==== Available data ====

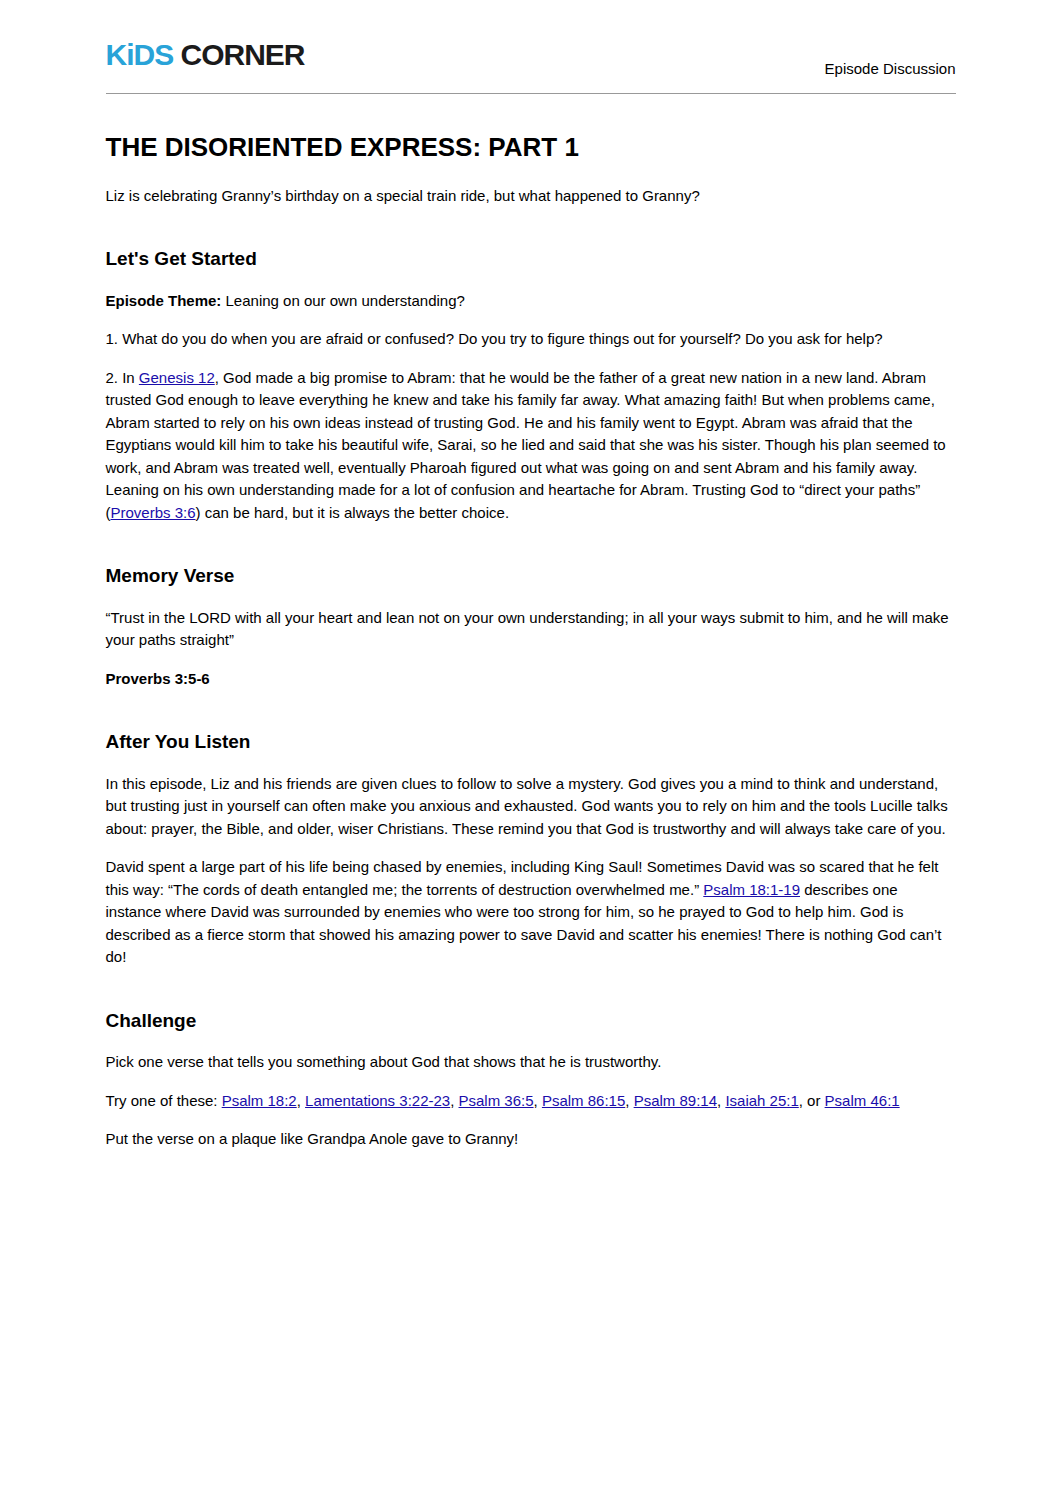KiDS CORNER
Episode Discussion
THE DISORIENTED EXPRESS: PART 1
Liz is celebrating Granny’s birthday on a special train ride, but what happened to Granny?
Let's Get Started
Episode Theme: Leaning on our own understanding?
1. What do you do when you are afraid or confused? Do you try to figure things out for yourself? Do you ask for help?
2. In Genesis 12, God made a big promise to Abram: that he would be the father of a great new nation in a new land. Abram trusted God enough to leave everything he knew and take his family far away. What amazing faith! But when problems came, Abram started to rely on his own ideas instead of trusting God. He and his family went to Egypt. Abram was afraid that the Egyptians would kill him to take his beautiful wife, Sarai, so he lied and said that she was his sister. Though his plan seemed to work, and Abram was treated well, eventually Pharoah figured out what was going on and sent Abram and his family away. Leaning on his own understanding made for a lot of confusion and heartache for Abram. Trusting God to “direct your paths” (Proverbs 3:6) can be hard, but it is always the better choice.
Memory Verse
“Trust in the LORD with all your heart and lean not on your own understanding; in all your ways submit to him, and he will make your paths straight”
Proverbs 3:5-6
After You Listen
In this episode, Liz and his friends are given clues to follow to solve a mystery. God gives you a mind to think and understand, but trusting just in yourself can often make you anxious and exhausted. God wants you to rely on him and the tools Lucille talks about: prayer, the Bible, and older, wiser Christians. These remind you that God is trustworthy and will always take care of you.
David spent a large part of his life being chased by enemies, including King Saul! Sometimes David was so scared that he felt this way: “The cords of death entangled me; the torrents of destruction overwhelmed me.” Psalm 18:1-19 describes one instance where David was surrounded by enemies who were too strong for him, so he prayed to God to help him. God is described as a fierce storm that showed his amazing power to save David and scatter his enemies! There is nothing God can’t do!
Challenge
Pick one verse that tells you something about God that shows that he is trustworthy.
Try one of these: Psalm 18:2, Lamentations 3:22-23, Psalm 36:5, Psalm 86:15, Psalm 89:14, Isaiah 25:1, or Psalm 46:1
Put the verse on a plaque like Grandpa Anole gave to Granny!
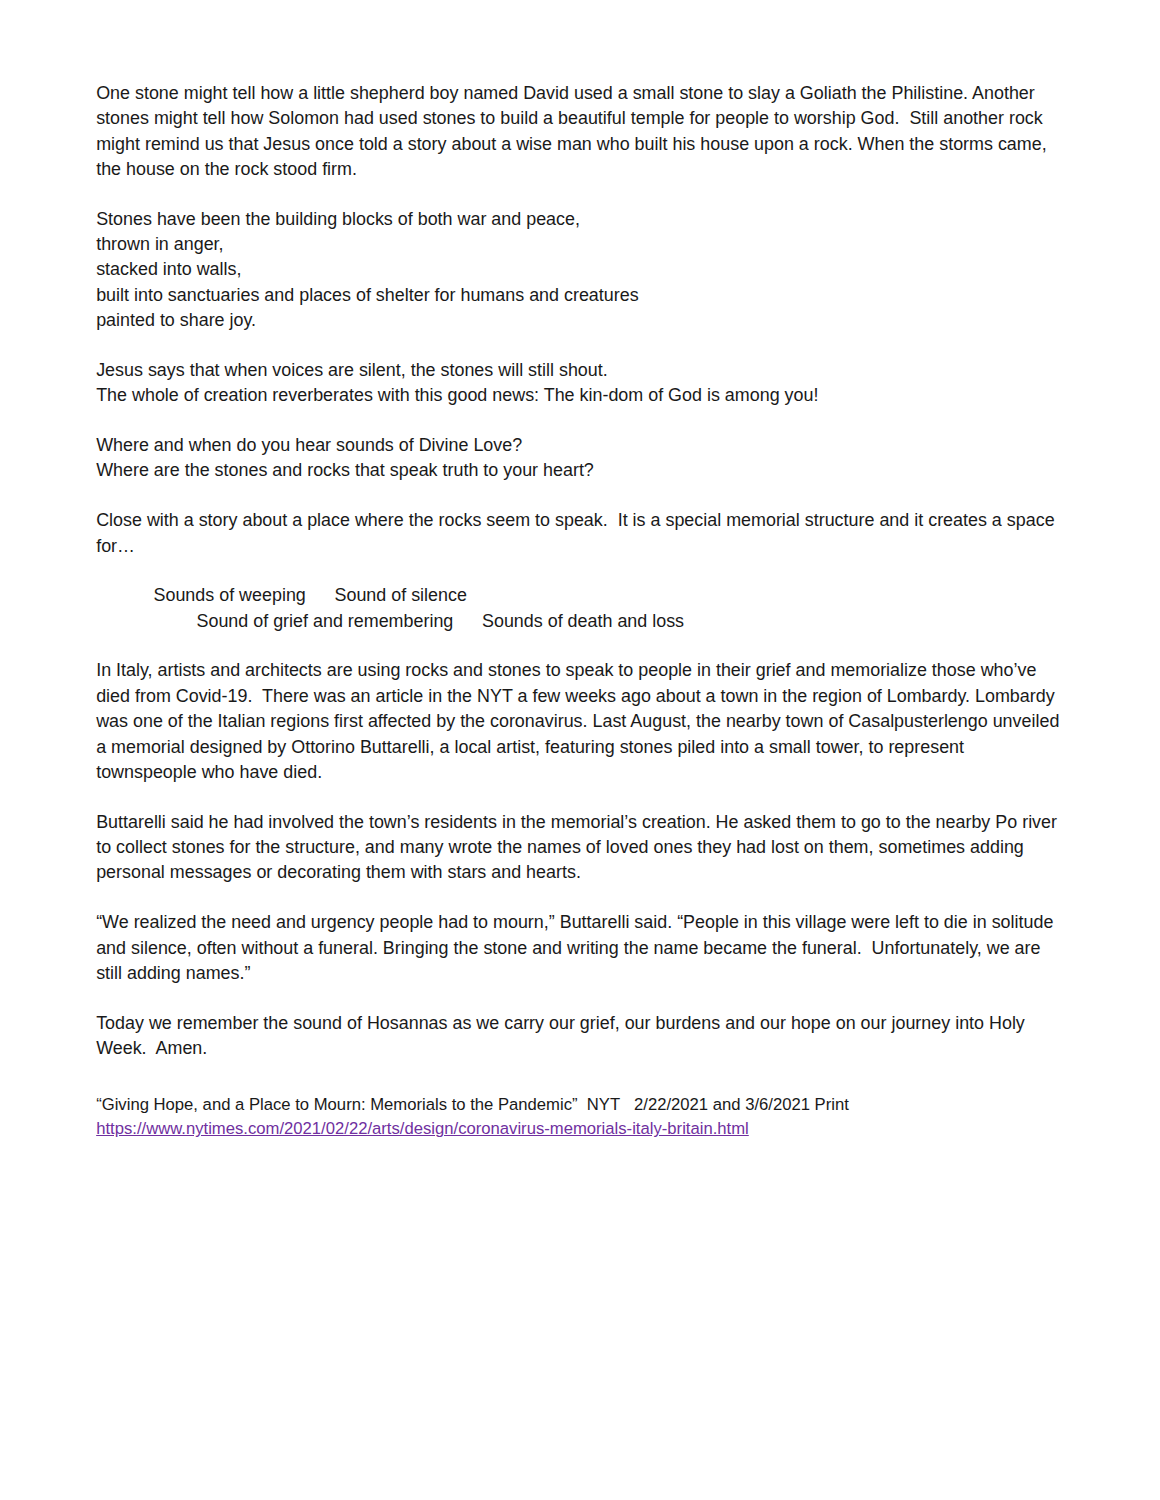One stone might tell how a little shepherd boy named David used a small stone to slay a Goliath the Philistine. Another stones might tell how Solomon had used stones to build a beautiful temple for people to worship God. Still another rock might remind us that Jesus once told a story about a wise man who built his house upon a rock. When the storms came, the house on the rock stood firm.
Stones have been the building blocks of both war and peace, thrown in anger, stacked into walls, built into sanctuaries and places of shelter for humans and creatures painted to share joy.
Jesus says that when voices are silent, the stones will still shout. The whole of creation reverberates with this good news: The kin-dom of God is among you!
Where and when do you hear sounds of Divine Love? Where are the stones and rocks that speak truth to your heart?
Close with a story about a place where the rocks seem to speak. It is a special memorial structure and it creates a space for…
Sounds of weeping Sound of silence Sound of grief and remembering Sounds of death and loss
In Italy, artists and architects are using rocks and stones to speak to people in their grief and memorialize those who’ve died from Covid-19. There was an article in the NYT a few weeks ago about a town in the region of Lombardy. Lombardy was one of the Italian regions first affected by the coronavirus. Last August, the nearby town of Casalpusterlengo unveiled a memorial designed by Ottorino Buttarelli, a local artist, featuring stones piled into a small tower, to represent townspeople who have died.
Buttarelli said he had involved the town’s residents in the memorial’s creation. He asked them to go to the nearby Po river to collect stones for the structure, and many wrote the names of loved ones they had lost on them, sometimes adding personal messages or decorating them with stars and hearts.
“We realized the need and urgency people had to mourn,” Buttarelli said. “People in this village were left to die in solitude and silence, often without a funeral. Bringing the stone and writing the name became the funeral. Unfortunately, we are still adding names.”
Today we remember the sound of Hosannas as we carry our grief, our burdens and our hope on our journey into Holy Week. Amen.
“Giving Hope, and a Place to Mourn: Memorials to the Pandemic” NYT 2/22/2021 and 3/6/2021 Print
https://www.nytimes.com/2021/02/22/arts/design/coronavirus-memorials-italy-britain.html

====

*Work item*
In the listing above, find the line containing "THE DISORIENTED EXPRESS: PART 1" and the line containing "1. What do you", then retype both and every line between them exactly, with nothing else.

*Response for this exercise*
THE DISORIENTED EXPRESS: PART 1
Liz is celebrating Granny’s birthday on a special train ride, but what happened to Granny?
Let's Get Started
Episode Theme: Leaning on our own understanding?
1. What do you do when you are afraid or confused? Do you try to figure things out for yourself? Do you ask for help?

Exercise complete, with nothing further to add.